Днем пекло солнце, с моря дул свежий ветер, а по ночам Сильви, непотревоженная, лежала на непривычно жесткой кровати. На обед она покупала пирожки с мясом, жареный картофель и слойки с яблоками, расстилала на песке коврик, и они перекусывали, прислоняясь к скале. На пляже можно было снять хижину, и это помогало решить щекотливую проблему дневного кормления грудью. Иногда Бриджет и Сильви сбрасывали обувь и смело трогали воду пальцами ног, а иногда просто сидели с книжками под огромным тентом. Сильви читала Конрада, а Бриджет, забывшая прихватить какой-нибудь из своих любимых готических романов, не расставалась с «Джейн Эйр», которую дала ей Сильви. Бриджет оказалась весьма отзывчивой читательницей: она то и дело ахала от страха, содрогалась от негодования и расплывалась от восторга. На этом фоне «Тайный агент» выглядел сухим чтивом.

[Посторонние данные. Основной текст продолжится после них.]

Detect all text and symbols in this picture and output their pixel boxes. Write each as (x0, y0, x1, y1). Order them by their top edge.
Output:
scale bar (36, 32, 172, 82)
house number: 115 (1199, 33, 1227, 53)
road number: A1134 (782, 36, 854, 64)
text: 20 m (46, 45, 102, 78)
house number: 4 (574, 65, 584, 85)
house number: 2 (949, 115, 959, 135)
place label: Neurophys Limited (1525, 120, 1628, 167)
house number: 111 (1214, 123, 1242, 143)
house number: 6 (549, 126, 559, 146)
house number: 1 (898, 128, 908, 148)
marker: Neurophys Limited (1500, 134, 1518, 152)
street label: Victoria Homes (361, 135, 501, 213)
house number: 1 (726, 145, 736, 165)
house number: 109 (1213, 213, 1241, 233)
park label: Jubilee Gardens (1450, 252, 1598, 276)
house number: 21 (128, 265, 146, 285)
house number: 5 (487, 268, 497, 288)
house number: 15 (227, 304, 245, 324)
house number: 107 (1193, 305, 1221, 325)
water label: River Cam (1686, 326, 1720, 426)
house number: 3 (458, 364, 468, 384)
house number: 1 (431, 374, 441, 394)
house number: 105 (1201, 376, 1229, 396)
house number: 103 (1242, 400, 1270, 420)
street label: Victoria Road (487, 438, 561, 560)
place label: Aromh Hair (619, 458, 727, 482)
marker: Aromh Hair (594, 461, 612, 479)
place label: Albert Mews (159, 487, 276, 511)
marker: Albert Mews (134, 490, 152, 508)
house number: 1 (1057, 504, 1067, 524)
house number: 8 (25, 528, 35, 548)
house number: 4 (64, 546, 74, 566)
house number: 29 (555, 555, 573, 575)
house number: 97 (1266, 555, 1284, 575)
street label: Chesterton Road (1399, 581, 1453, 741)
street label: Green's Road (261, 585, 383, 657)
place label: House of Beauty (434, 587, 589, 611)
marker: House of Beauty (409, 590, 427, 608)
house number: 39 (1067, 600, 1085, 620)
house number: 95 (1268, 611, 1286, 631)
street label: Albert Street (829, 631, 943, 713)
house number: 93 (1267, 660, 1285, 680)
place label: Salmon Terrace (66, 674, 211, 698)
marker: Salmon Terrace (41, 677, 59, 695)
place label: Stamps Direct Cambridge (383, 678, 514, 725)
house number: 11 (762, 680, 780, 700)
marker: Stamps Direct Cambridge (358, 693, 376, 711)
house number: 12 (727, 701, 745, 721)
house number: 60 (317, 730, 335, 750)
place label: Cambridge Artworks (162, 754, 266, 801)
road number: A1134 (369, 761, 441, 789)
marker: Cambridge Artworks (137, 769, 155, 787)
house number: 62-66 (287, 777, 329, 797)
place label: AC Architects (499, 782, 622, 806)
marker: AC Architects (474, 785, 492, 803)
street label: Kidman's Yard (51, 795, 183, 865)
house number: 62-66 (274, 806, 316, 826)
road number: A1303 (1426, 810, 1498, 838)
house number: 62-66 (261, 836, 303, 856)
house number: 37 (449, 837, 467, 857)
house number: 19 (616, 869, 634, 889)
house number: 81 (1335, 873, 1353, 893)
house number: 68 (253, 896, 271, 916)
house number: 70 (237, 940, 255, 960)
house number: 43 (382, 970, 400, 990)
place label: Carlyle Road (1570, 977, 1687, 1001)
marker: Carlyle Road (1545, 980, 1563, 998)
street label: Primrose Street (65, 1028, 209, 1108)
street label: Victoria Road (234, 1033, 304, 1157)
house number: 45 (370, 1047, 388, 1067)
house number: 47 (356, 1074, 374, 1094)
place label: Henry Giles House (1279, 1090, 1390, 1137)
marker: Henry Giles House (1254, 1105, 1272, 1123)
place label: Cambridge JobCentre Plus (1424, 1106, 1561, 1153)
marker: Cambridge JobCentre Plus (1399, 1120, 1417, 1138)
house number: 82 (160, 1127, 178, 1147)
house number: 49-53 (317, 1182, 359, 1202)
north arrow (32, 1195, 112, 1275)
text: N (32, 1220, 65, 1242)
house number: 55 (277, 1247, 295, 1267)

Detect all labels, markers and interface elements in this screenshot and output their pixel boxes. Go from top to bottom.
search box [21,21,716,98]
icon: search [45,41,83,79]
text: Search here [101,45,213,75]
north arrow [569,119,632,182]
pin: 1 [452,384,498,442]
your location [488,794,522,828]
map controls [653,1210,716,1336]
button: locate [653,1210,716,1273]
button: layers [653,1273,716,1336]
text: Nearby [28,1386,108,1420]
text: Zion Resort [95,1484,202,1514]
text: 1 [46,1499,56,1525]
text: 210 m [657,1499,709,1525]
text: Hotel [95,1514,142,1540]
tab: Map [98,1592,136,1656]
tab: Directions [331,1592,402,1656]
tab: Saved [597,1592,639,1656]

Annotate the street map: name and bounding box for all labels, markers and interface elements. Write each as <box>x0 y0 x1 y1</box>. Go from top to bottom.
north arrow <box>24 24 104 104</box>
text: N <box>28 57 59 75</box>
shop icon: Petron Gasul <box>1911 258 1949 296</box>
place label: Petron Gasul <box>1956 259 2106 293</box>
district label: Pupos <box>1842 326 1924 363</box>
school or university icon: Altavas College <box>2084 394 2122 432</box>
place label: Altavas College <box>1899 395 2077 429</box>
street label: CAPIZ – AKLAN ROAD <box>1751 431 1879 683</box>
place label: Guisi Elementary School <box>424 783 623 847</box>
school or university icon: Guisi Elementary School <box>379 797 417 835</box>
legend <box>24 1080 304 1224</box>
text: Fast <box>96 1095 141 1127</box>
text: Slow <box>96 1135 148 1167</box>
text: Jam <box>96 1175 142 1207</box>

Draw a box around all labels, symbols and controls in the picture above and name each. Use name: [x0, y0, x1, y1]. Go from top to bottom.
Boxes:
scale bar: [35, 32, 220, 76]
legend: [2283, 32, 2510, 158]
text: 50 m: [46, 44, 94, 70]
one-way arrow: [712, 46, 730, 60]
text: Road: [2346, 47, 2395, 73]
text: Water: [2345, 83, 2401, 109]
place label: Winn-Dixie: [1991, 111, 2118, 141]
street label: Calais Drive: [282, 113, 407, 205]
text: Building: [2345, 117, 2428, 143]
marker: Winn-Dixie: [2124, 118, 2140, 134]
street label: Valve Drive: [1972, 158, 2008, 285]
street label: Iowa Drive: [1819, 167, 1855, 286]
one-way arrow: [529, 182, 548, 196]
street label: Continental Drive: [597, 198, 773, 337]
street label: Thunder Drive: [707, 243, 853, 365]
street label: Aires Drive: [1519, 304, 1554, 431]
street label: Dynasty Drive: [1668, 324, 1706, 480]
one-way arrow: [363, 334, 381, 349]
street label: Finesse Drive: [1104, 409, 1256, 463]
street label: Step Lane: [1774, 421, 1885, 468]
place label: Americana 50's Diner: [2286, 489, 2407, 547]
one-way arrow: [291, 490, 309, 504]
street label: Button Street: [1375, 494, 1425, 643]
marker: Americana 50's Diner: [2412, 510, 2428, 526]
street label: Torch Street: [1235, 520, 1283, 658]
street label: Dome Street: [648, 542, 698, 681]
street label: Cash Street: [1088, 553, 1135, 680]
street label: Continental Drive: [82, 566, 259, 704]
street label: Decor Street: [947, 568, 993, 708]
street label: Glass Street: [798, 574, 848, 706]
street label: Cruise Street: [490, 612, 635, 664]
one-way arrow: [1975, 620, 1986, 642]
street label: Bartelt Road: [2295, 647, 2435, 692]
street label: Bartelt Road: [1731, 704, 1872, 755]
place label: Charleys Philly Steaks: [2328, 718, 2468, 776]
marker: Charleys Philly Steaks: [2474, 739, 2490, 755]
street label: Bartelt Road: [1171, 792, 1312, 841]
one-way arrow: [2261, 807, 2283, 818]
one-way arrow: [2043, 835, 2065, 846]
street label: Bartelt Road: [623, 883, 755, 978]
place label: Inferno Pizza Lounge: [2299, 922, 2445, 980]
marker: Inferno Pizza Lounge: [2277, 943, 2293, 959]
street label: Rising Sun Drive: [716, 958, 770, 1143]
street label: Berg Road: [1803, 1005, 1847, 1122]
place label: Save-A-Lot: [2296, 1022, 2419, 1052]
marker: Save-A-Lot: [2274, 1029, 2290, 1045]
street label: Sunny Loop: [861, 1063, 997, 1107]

Выросшая вдали от побережья, Бриджет все время допытывалась, что сейчас происходит на море: прилив или отлив; до нее, похоже, не доходило, что это вполне предсказуемо.

– Время каждый день меняется, – терпеливо объясняла ей Сильви.

– Это еще почему? – не унималась озадаченная Бриджет.

– Как тебе сказать… – Сильви тоже понятия не имела. – А почему бы и нет? – резко заключила она.



Дети возвращались с рыбалки: они всласть повозились с сачками у оставленных приливом лужиц в дальнем конце пляжа. На полпути Памела с Урсулой замешкались, шлепая по воде, а Морис перешел на бег, домчался до Сильви и плюхнулся рядом с ней, подняв целую песчаную бурю. Одной рукой он держал за клешню небольшого краба, и Бриджет в ужасе завопила.

– Пирожки с мясом есть? – спросил Морис.

– Что за манеры, Морис, – упрекнула Сильви.

С наступлением осени его планировалось отправить в школу-пансион. Для Сильви это было бы облегчением.



– Иди сюда, будем перепрыгивать через волны, – распорядилась Памела.

Памела вечно командовала, но не обидно, и Урсула почти всегда с охотой откликалась на ее затеи, а если даже без особой охоты, то все равно не спорила. Мимо них по пляжу прокатился обруч, будто принесенный ветром, и Урсула собралась побежать следом, чтобы вернуть его владелице, но Памела воспротивилась:

– Нет, идем прыгать.

И они, бросив сачки на песок, устремились навстречу приливу. Вот загадка: при любой жаре вода оставалась ледяной. Сестры, по обыкновению, кричали и визжали, прежде чем взяться за руки и встретить стихию. Но волны, как назло, оказались совсем низкими – просто рябь с пенным кружевом. Тогда девочки зашли поглубже.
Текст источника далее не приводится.